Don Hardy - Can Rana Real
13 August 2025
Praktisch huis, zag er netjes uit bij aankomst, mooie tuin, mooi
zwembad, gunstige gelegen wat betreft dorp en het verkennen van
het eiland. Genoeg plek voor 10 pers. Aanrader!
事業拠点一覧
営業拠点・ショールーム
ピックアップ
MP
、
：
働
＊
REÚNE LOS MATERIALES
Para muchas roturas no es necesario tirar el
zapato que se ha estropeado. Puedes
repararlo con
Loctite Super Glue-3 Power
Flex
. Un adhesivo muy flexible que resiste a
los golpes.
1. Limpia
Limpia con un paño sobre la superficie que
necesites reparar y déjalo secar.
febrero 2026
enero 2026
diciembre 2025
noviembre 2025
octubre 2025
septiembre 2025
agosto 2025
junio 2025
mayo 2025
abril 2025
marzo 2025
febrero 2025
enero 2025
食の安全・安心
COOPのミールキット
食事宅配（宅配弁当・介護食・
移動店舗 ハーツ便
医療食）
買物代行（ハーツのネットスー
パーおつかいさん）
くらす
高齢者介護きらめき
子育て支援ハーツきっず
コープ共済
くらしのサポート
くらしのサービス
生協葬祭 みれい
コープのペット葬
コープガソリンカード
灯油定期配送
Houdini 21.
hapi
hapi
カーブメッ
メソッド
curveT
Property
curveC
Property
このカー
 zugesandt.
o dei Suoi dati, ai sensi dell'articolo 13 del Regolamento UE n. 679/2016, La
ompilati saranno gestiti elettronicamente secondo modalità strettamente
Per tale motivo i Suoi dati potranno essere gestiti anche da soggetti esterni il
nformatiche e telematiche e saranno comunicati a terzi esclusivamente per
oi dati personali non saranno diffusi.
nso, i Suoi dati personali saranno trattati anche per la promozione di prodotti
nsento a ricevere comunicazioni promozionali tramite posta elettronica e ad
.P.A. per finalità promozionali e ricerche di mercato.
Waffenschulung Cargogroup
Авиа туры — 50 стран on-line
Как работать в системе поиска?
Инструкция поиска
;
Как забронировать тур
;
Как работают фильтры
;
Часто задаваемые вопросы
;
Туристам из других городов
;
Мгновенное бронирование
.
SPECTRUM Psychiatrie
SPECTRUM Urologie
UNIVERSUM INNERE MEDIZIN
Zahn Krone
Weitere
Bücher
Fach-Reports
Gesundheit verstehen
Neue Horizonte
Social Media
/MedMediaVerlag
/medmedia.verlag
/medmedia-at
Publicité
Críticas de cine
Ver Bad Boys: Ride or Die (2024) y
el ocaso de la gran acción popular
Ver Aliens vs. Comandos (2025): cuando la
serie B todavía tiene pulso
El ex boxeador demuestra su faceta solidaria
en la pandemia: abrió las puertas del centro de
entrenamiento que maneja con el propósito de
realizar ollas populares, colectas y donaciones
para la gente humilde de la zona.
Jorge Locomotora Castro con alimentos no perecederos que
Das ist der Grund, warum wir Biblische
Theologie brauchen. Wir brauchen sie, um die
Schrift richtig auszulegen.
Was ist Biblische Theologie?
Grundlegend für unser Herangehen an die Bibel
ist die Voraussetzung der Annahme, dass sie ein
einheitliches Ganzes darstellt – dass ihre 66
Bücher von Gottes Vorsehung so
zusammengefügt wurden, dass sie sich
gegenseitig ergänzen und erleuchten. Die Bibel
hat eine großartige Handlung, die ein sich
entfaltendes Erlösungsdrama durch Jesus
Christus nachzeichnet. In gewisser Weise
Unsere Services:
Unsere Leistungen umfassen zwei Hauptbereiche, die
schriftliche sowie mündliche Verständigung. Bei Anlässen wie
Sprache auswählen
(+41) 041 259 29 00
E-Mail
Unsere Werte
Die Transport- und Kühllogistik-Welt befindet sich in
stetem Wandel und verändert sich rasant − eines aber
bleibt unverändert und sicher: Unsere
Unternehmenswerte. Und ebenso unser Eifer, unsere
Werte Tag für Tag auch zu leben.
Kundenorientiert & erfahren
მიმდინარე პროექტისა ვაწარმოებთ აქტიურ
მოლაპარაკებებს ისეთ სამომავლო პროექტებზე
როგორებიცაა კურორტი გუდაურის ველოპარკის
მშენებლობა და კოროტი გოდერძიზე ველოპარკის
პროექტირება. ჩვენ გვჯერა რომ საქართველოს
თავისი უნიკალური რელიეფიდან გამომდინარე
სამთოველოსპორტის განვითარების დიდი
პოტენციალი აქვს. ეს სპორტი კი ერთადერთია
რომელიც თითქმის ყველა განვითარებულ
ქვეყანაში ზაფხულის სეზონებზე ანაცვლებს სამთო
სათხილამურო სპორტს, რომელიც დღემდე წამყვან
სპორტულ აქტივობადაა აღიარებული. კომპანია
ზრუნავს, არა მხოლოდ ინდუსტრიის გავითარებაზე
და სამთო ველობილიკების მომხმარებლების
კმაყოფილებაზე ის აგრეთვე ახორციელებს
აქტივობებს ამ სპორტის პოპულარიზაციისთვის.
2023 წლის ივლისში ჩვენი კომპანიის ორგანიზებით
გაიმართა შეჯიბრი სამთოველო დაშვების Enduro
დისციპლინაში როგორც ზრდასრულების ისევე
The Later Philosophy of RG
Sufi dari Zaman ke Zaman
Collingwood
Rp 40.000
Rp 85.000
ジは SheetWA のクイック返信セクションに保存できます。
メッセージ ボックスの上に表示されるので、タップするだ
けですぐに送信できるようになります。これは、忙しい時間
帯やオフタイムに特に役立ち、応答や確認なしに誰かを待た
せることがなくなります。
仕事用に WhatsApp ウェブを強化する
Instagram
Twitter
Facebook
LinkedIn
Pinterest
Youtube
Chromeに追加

########################################

*Problem to work on*:
Every entry should be given again exactly as written.

*Response*:
Don Hardy - Can Rana Real
13 August 2025
Praktisch huis, zag er netjes uit bij aankomst, mooie tuin, mooi
zwembad, gunstige gelegen wat betreft dorp en het verkennen van
het eiland. Genoeg plek voor 10 pers. Aanrader!
事業拠点一覧
営業拠点・ショールーム
ピックアップ
MP
、
：
働
＊
REÚNE LOS MATERIALES
Para muchas roturas no es necesario tirar el
zapato que se ha estropeado. Puedes
repararlo con
Loctite Super Glue-3 Power
Flex
. Un adhesivo muy flexible que resiste a
los golpes.
1. Limpia
Limpia con un paño sobre la superficie que
necesites reparar y déjalo secar.
febrero 2026
enero 2026
diciembre 2025
noviembre 2025
octubre 2025
septiembre 2025
agosto 2025
junio 2025
mayo 2025
abril 2025
marzo 2025
febrero 2025
enero 2025
食の安全・安心
COOPのミールキット
食事宅配（宅配弁当・介護食・
移動店舗 ハーツ便
医療食）
買物代行（ハーツのネットスー
パーおつかいさん）
くらす
高齢者介護きらめき
子育て支援ハーツきっず
コープ共済
くらしのサポート
くらしのサービス
生協葬祭 みれい
コープのペット葬
コープガソリンカード
灯油定期配送
Houdini 21.
hapi
hapi
カーブメッ
メソッド
curveT
Property
curveC
Property
このカー
 zugesandt.
o dei Suoi dati, ai sensi dell'articolo 13 del Regolamento UE n. 679/2016, La
ompilati saranno gestiti elettronicamente secondo modalità strettamente
Per tale motivo i Suoi dati potranno essere gestiti anche da soggetti esterni il
nformatiche e telematiche e saranno comunicati a terzi esclusivamente per
oi dati personali non saranno diffusi.
nso, i Suoi dati personali saranno trattati anche per la promozione di prodotti
nsento a ricevere comunicazioni promozionali tramite posta elettronica e ad
.P.A. per finalità promozionali e ricerche di mercato.
Waffenschulung Cargogroup
Авиа туры — 50 стран on-line
Как работать в системе поиска?
Инструкция поиска
;
Как забронировать тур
;
Как работают фильтры
;
Часто задаваемые вопросы
;
Туристам из других городов
;
Мгновенное бронирование
.
SPECTRUM Psychiatrie
SPECTRUM Urologie
UNIVERSUM INNERE MEDIZIN
Zahn Krone
Weitere
Bücher
Fach-Reports
Gesundheit verstehen
Neue Horizonte
Social Media
/MedMediaVerlag
/medmedia.verlag
/medmedia-at
Publicité
Críticas de cine
Ver Bad Boys: Ride or Die (2024) y
el ocaso de la gran acción popular
Ver Aliens vs. Comandos (2025): cuando la
serie B todavía tiene pulso
El ex boxeador demuestra su faceta solidaria
en la pandemia: abrió las puertas del centro de
entrenamiento que maneja con el propósito de
realizar ollas populares, colectas y donaciones
para la gente humilde de la zona.
Jorge Locomotora Castro con alimentos no perecederos que
Das ist der Grund, warum wir Biblische
Theologie brauchen. Wir brauchen sie, um die
Schrift richtig auszulegen.
Was ist Biblische Theologie?
Grundlegend für unser Herangehen an die Bibel
ist die Voraussetzung der Annahme, dass sie ein
einheitliches Ganzes darstellt – dass ihre 66
Bücher von Gottes Vorsehung so
zusammengefügt wurden, dass sie sich
gegenseitig ergänzen und erleuchten. Die Bibel
hat eine großartige Handlung, die ein sich
entfaltendes Erlösungsdrama durch Jesus
Christus nachzeichnet. In gewisser Weise
Unsere Services:
Unsere Leistungen umfassen zwei Hauptbereiche, die
schriftliche sowie mündliche Verständigung. Bei Anlässen wie
Sprache auswählen
(+41) 041 259 29 00
E-Mail
Unsere Werte
Die Transport- und Kühllogistik-Welt befindet sich in
stetem Wandel und verändert sich rasant − eines aber
bleibt unverändert und sicher: Unsere
Unternehmenswerte. Und ebenso unser Eifer, unsere
Werte Tag für Tag auch zu leben.
Kundenorientiert & erfahren
მიმდინარე პროექტისა ვაწარმოებთ აქტიურ
მოლაპარაკებებს ისეთ სამომავლო პროექტებზე
როგორებიცაა კურორტი გუდაურის ველოპარკის
მშენებლობა და კოროტი გოდერძიზე ველოპარკის
პროექტირება. ჩვენ გვჯერა რომ საქართველოს
თავისი უნიკალური რელიეფიდან გამომდინარე
სამთოველოსპორტის განვითარების დიდი
პოტენციალი აქვს. ეს სპორტი კი ერთადერთია
რომელიც თითქმის ყველა განვითარებულ
ქვეყანაში ზაფხულის სეზონებზე ანაცვლებს სამთო
სათხილამურო სპორტს, რომელიც დღემდე წამყვან
სპორტულ აქტივობადაა აღიარებული. კომპანია
ზრუნავს, არა მხოლოდ ინდუსტრიის გავითარებაზე
და სამთო ველობილიკების მომხმარებლების
კმაყოფილებაზე ის აგრეთვე ახორციელებს
აქტივობებს ამ სპორტის პოპულარიზაციისთვის.
2023 წლის ივლისში ჩვენი კომპანიის ორგანიზებით
გაიმართა შეჯიბრი სამთოველო დაშვების Enduro
დისციპლინაში როგორც ზრდასრულების ისევე
The Later Philosophy of RG
Sufi dari Zaman ke Zaman
Collingwood
Rp 40.000
Rp 85.000
ジは SheetWA のクイック返信セクションに保存できます。
メッセージ ボックスの上に表示されるので、タップするだ
けですぐに送信できるようになります。これは、忙しい時間
帯やオフタイムに特に役立ち、応答や確認なしに誰かを待た
せることがなくなります。
仕事用に WhatsApp ウェブを強化する
Instagram
Twitter
Facebook
LinkedIn
Pinterest
Youtube
Chromeに追加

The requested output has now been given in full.